##### Selected excerpt

Structure of the non-covalent complex of prothrombin kringle 2 with PPACK-thrombin.

Abstract Prothrombin fragment 2 (the second kringle) has been co-crystallized with PPACK (D-Phe-Pro-Arg)-thrombin and the structure of the non-covalent complex has been determined and refined ( R = 0.16) at 3.2 A resolution using X-ray crystallographic methods. The kringles interact with thrombin at a site that has previously been proposed to be the heparin binding region. The latter is a highly electropositive surface near the C-terminal helix of thrombin abundant in arginine and lysine residues. These form salt bridges with acidic side chains of kringle 2. Somewhat unexpectedly, the negative groups of the kringle correspond to an enlarged anionic center of the lysine binding kringles such as plasminogen K1 and K4 and TPA K2. The anionic motif is DGDEE in prothrombin kringle 2. The corresponding cationic center of the lysine binding site region has an unfavorable Arg71Phe substitution but Lys35 is conserved. However, the folding of fragment 2 is different from that of prothrombin kringle 1 and other kringles: the second outer loop possesses a distorted two-turn helix and the hairpin β-turn of the second inner loop pivots at V64 and D70 by 60°. The Lys35 is located on a turn of the helix, which causes it to project into solvent space in the fragment 2-thrombin complex, thereby devastating the cationic center of the lysine binding site. Since fragment 2 has not been reported to bind lysine, it most likely has a different inherent folding conformation for the second outer loop, while the movement of the V64-D70 β-turn is most likely a conformational change accompanying complexation, both of which reveal a new heretofore unsuspected flexibility in kringles. The fragment 2-thrombin complex is the first cassette module-catalytic domain interaction determined for a multi-domain blood protein and only the second domain-domain interaction to be described among such proteins, the other being Ca +2 prothrombin fragment 1 (Gladomain and kringle 1). It has been possible to propose a reasonable model for the four domain prothrombin structure using these two double domain structures.

##########

## Your goal
Using the abstract, decide whether each statement agrees with it. Answer yes or no and quote the deciding words. 1. The structure of the complex was refined at 3.2 A resolution. 2. Lys35 is substituted in prothrombin kringle 2. 3. Fragment 2 has been reported to bind lysine. The records below the abstract are from a separate source.

##### Entries shown

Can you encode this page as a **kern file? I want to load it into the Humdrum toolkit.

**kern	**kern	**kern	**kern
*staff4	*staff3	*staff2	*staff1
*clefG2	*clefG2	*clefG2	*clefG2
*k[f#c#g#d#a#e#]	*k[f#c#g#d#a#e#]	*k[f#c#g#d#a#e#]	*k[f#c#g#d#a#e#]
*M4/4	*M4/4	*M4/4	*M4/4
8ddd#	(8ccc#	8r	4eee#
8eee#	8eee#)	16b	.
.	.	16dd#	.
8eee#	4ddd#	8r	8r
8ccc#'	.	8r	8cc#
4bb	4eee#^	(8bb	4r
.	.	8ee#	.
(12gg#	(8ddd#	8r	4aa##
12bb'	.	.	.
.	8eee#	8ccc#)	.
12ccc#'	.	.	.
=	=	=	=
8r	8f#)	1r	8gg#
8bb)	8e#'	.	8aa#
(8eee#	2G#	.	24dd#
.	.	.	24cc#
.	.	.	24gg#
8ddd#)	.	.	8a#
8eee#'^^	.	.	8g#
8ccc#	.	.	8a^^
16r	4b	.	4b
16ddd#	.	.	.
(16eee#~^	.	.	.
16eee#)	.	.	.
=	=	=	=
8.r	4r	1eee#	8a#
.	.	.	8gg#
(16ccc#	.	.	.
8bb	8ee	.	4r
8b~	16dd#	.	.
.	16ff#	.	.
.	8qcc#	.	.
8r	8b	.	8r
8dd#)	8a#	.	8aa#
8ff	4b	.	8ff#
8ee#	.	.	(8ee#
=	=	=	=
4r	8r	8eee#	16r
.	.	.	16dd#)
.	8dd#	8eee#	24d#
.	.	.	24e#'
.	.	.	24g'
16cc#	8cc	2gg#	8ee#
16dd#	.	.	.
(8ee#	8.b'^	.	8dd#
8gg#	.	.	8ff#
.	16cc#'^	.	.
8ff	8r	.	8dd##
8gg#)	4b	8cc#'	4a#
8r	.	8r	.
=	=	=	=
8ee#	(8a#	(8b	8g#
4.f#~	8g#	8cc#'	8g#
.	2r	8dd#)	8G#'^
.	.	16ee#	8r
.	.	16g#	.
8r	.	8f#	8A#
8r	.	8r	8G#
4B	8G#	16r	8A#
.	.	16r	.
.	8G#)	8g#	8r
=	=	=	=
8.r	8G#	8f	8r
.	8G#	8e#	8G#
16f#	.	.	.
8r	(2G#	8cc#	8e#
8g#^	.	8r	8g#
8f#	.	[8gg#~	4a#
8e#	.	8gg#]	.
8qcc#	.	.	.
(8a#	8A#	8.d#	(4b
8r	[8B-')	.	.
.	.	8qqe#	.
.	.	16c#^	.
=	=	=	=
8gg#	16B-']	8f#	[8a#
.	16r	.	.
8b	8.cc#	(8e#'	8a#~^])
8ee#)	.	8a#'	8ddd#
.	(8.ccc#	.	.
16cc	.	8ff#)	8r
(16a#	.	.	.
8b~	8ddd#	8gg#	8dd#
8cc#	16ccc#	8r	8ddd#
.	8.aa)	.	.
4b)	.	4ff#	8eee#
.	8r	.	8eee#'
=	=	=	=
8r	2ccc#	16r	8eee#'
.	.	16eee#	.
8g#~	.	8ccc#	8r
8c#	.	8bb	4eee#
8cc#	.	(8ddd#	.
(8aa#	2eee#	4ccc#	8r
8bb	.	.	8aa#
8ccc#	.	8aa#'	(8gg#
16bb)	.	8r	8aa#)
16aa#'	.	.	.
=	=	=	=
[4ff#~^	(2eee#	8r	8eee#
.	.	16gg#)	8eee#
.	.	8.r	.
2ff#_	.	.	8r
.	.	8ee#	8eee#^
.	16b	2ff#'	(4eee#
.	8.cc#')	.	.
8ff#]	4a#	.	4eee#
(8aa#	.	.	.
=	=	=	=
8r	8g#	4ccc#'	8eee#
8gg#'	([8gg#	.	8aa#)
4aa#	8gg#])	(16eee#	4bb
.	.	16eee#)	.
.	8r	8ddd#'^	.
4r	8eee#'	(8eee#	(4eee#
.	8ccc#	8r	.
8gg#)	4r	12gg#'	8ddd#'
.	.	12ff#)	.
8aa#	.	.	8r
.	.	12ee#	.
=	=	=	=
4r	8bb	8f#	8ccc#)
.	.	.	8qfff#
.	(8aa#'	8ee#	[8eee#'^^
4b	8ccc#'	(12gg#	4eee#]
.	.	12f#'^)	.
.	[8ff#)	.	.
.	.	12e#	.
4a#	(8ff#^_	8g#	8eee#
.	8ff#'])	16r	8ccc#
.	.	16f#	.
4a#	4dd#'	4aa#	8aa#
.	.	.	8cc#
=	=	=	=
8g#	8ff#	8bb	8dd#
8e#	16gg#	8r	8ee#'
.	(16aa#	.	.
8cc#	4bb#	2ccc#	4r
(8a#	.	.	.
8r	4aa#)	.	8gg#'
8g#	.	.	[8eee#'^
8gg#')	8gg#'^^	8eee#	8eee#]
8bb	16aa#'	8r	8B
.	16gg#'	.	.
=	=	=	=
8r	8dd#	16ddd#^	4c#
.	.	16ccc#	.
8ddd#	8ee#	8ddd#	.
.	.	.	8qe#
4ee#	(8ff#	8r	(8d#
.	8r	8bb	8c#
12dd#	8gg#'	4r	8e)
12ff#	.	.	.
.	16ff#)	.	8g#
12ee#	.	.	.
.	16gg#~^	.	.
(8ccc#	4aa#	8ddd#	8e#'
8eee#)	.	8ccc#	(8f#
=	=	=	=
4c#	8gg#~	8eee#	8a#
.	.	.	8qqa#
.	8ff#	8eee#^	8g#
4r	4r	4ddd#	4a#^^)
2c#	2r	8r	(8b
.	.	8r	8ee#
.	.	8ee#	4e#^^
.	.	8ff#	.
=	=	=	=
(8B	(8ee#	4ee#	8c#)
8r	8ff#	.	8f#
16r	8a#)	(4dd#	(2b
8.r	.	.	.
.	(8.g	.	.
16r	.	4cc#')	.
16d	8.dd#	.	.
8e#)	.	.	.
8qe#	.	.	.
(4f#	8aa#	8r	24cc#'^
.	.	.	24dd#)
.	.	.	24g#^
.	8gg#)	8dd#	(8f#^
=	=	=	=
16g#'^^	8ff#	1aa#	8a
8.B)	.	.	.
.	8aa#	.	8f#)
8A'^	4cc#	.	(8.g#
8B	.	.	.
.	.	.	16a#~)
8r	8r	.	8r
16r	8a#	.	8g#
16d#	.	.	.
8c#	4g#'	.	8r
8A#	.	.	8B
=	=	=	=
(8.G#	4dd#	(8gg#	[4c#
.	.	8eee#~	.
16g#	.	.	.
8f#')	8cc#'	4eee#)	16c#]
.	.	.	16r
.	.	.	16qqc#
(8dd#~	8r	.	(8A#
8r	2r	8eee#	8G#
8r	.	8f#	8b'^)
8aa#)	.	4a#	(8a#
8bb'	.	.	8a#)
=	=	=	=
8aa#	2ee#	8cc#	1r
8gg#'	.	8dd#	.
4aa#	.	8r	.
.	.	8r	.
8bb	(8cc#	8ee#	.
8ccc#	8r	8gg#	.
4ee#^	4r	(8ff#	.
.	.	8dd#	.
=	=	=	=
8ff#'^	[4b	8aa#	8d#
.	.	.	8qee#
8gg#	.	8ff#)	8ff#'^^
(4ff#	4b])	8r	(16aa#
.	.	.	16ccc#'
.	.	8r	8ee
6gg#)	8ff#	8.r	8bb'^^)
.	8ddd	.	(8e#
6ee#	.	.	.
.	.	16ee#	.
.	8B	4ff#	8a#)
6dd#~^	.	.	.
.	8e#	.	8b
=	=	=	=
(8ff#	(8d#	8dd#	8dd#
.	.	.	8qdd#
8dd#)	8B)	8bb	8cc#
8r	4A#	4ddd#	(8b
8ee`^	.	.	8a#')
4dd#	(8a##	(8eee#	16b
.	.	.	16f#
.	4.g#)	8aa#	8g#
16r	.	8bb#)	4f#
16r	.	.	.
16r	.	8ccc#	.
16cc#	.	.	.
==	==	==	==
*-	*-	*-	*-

##########

## The completed task
1. Yes: "determined and refined ( R = 0.16) at 3.2 A resolution"
2. No: "but Lys35 is conserved"
3. No: "fragment 2 has not been reported to bind lysine"